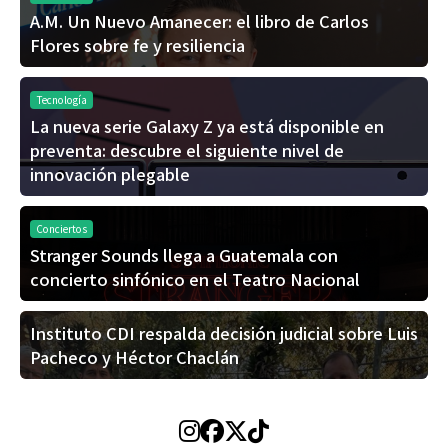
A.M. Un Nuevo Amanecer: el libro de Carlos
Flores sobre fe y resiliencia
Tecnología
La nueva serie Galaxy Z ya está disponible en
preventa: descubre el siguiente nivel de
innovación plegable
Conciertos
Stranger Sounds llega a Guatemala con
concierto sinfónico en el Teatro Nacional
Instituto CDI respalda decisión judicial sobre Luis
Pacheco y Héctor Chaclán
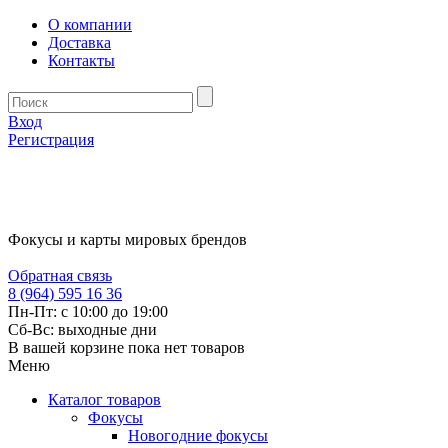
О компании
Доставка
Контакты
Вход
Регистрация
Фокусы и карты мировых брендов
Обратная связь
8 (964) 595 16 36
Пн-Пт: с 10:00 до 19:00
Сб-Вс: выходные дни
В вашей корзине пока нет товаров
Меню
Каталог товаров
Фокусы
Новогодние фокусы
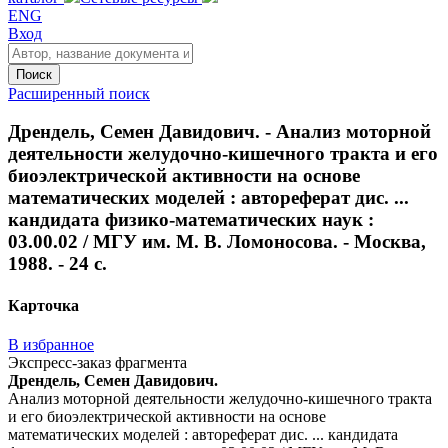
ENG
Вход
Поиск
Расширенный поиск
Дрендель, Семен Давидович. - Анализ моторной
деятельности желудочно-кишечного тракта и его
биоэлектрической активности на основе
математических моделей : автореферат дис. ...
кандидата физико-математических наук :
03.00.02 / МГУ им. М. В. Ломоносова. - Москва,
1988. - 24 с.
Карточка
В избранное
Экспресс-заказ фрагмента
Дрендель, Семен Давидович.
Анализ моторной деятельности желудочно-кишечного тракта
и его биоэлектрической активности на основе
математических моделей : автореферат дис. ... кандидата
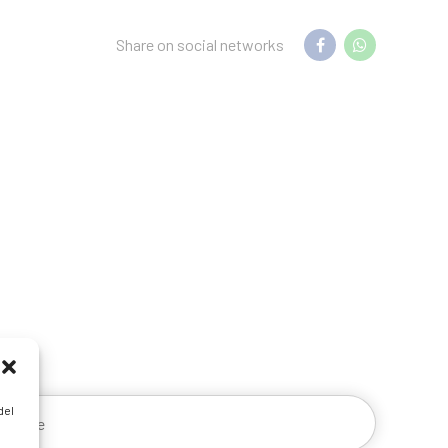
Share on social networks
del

▸ **WHAT THE EXERCISE ASKS**
Gather every line in the records that contains the word "тракта". Case counts.

▸ **EXERCISE RESULT**
деятельности желудочно-кишечного тракта и его
Анализ моторной деятельности желудочно-кишечного тракта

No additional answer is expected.